** Opening DOCUMENT EXTRACT block **

How Covid-19 has impacted Scientific Research

 By: Tyler Miller

The COVID-19 pandemic has changed a lot of things for people, over the past year. It has especially changed how STEM professors and students have conducted their scientific research within the field. Especially when it comes to doing their research at Georgia Southern University since it’s tough with all the COVID-19 restrictions and barriers put in place.

Jamie Roberts, an environmental biology professor at Georgia Southern, has his own research program that he’s worked on and has specialized in. “My research program takes three main forms: 1). Field studies of fish and other wildlife in their natural habitats, 2). Lab-based molecular studies of population genetics, and 3). Synthesizing existing data and using models to access species’ extinction risks,” Roberts said in an email. 

Roberts also said that since COVID-19 has hit, he has placed a hiatus on all of his ongoing field projects because they always require multiple people working together in close proximity and riding in vehicles together to remote sites. He went on to say that the overall change he’s had to make due to covid is “close my doors to taking on any new undergrad researchers, because I have no way to safely supervise them, until the covid threat is over.”

** Closing DOCUMENT EXTRACT block **
** Opening GIVEN INFORMATION block **

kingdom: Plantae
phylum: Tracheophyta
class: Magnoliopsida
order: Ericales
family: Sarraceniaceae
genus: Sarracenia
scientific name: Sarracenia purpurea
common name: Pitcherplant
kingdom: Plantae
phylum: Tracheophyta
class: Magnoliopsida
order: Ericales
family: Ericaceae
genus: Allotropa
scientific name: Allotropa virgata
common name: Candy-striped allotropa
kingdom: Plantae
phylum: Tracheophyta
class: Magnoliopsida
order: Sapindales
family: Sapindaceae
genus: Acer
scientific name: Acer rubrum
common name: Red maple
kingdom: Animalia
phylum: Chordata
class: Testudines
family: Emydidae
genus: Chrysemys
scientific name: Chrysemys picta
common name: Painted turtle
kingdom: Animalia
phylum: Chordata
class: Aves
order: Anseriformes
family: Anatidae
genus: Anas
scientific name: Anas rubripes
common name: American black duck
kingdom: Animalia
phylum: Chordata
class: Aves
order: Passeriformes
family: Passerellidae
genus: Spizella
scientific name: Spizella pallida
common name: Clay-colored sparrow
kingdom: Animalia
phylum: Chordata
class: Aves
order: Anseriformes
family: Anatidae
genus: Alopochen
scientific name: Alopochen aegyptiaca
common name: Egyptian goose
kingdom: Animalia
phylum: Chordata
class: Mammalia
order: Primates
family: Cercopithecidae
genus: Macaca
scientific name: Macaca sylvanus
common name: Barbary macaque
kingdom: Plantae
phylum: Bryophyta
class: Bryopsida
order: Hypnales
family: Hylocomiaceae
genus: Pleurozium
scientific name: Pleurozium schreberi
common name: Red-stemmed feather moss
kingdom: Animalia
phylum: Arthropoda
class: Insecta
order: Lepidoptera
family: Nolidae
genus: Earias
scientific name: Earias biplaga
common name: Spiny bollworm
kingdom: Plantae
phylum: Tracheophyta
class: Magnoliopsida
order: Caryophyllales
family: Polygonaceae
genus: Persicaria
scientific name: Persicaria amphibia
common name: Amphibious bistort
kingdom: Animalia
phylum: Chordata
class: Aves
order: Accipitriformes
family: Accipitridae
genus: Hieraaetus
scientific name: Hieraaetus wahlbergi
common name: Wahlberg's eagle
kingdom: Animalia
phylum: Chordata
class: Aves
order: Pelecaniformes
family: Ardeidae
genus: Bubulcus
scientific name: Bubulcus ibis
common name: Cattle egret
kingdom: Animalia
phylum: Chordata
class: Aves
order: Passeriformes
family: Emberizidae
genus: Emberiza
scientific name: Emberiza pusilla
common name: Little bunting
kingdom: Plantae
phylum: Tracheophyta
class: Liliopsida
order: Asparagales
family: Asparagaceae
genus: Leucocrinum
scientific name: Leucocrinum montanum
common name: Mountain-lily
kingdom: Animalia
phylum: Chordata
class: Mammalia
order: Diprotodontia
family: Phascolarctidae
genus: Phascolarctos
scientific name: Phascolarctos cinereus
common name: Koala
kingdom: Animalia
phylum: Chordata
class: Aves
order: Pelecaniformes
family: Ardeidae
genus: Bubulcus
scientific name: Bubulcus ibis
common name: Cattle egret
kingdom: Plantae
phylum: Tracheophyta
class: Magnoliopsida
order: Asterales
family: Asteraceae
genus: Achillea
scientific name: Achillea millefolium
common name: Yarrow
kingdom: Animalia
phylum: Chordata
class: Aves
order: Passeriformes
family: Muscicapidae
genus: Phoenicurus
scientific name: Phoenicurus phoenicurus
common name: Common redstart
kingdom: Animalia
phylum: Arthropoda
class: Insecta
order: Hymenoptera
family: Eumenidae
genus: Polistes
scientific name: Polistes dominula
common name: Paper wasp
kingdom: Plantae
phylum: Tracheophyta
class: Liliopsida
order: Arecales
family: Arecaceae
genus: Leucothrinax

** Closing GIVEN INFORMATION block **

EXERCISE 1 |
Answer from the article on COVID-19 and scientific research:
(a) At which university do the professors and students mentioned carry out their research?
(b) What subject does Jamie Roberts teach?
(c) Why have Roberts's field projects been put on hiatus?
EXERCISE 2 | Please summarize the article on COVID-19 and scientific research in two sentences.
EXERCISE 3 | Carry on the article on COVID-19 and scientific research from the point where it stops.

RESPONSE BOX 1 |
(a) Georgia Southern University.
(b) Environmental biology.
(c) They always require multiple people working together in close proximity and riding in vehicles together to remote sites.

RESPONSE BOX 2 | The COVID-19 pandemic has changed how STEM professors and students at Georgia Southern University conduct scientific research, because of the restrictions and barriers in place. Environmental biology professor Jamie Roberts has put his ongoing field projects on hiatus and is not taking on new undergraduate researchers until the threat is over, since he has no way to supervise them safely.

RESPONSE BOX 3 |
Hillary Sklar, a teaching assistant in the Biology Department at Georgia Southern, said in an email that she didn’t have much research herself since she just recently started being a TA last year. She said that she was in a bit of a weird position when she began grad school last semester and didn’t have an advisor when she started.

According to Sklar, she didn’t have an advisor until a few weeks into the semester, and due to that, she decided to wait to start her research until after this semester. She also spoke to other colleges, graduate programs, and other graduate students, and said the research wasn’t heavily impacted by the pandemic.

Many of her peers do research either independently, or with one or two others assisting them with the research. If there were issues, she said that it could have came from shared office/lab space that could have halted the research being done there. She also added that if someone tested positive for COVID-19, the people they were working with, had to get tested and quarantined, and that would also halt the research being done during that period of time. It would take a bit of time to start that research back up, if some of the researchers were affected by COVID-19.

As for students in the STEM field and how their research has been affected by COVID-19, it is quite similar to teaching assistants and professors.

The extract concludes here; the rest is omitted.